Annabel Farjeon’s ‘San Spirito’ is the only piece in this issue that allows women to have opinions and not also suffer at the hands of men because of these. Though they do suffer. Two nurses in Italy with a day’s leave absentmindedly open a bottle of peach brandy while they enjoy the sunset and the peace around them. Before the brandy is finished we have learned that Hannah’s Jewish family have all died, and that Adina’s sister is in danger in Romania from their mother. At least they get to enjoy the brandy by themselves. Male authors, I venture to speculate, would invade the scene with lecherous doctors or patients and reduce the women to objects. Farjeon does not, and I am grateful for it.
William Plomer’s ‘The Naiad of Ostend, Or, A Fatal Passion’ is a sequence of delicate pastiches describing the difficult position of an early Victorian maiden at the seaside when she is consumed by a passion for swimming at all hours, and Neptune is consumed with a passion for her. Charming and dark.
James Stern’s ‘Solitaire’ tells the events that follow an Irish doctor’s ill-advised phone call to a girl he once met, and his invitation to take her out to lunch. The doctor is married, with a child, but chooses to live rather dangerously for a few hours in a New York restaurant with Stella, who knows his eight letters to her by heart and has been carrying the torch of all torches for him in all the years since they last met. A knife is waved, there is much being drunk, and one wonders why the idiot ever put himself in such a ridiculous and selfish position. Because, of course, the poor obsessed young woman gives him up all over again. She should have burnt the letters and had a life instead.
Dorothy Baker’s story ‘A little white cat’ also has an oppressed woman, the mother of Cyril, a fatherless child of the war who bullies her and his teachers and rules the roost because he knows no other way to behave. A colder, more unpleasant child I have never read. He loves a stray white cat, though, and pours all the affection of which he is capable over this oblivious animal, until he encounters a man who is tougher than he is.
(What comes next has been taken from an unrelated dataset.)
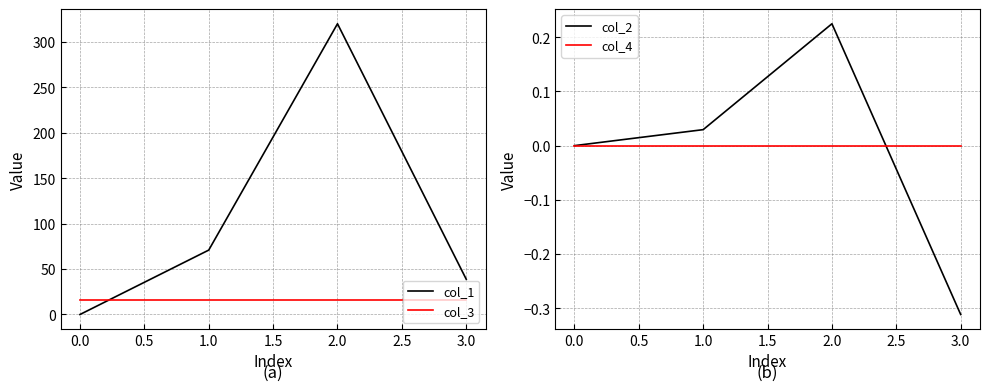

What is the highest value of the col_2 series?

0.2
Gwyn Williams’ two translated poems from medieval and Tudor Welsh are absolutely delightful.
There are two extremely long and not very interesting (to me) articles about poetry, by E Martin Browne (about whose wife’s book on wartime theatrical productions I wrote here), and Dame Helen Gardner. I ought to be more pleased to read Gardner’s writing, for she is a critical genius, but I’m not interested in Matthew Arnold at all. Sorry. Henry Reed’s essay about W H Auden in America is similarly erudite and important, I’m sure, but it’s not very readable.
Barry Hicks’ photographs of Eliot’s The Family Reunion, produced at the Mercury Theatre by Browne, are classically stagey, serious tableaux. The photographs of productions of Mardi Gras and The Vagabonds at Sadlers’ Wells are similarly attractive for recording staging and costume.
Ghika’s pre- and post-war paintings are glorious. I think he must be the Greek artist Nikos Ghika.
‘Lieut Z’’s ‘Military Detention’ is a long piece of reportage, on being in military detention, detailing the brutality and ill-logic of the system and the men placed in command of others. I hope the War Office read this piece carefully.
Sid Chaplin’s ‘The Cage’ is a tense vignette about miners ascending from the pit, when their cage gets stuck and the strands of wire begin to fail. It’s a thriller in miniature, unbearable to read.
Jocelyn Brooke’s ‘Blackthorn winter’ is cruel and unforgiving, and hopelessly, scrupulously true to human nature. It’s wartime, and a soldier is waiting to be sent abroad, and is missing his home and garden. He offers gardening help to a woman in the village, and a relationship develops, and it is so sad, and completely believable. The subtle shift from his to her perspective twists the knife decisively.